Directions for this task: Begin at the line with "- jazz-tools@0.13.3" and return each line through the final one of the listing below, exactly as written.

BEGIN

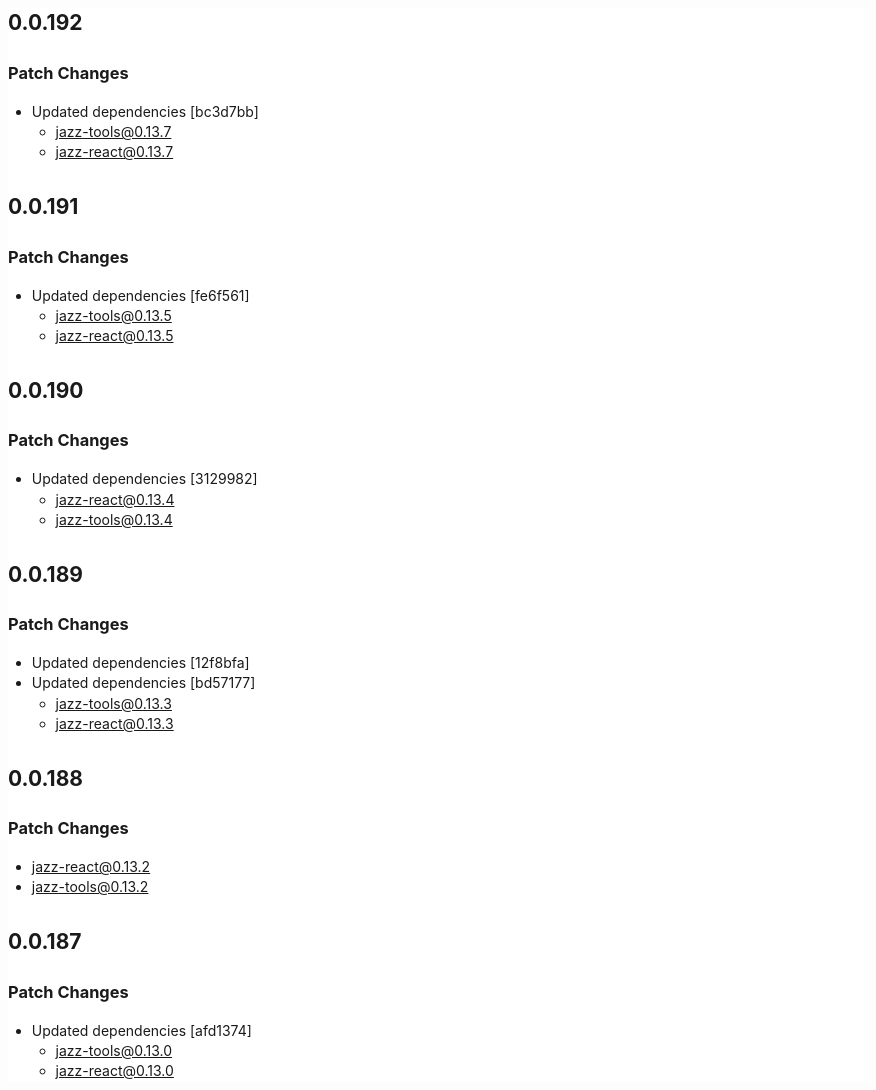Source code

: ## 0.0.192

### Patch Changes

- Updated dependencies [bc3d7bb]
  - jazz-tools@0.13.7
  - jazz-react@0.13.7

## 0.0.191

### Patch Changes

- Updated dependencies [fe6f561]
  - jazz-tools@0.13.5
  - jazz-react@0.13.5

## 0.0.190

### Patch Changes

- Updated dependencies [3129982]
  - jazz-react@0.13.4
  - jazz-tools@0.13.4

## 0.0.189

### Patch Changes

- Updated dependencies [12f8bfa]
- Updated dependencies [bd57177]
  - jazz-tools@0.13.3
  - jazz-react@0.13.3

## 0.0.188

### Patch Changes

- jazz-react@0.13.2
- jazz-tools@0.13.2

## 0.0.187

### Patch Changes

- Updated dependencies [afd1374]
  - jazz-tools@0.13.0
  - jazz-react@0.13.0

END

Response area:
  - jazz-tools@0.13.3
  - jazz-react@0.13.3

## 0.0.188

### Patch Changes

- jazz-react@0.13.2
- jazz-tools@0.13.2

## 0.0.187

### Patch Changes

- Updated dependencies [afd1374]
  - jazz-tools@0.13.0
  - jazz-react@0.13.0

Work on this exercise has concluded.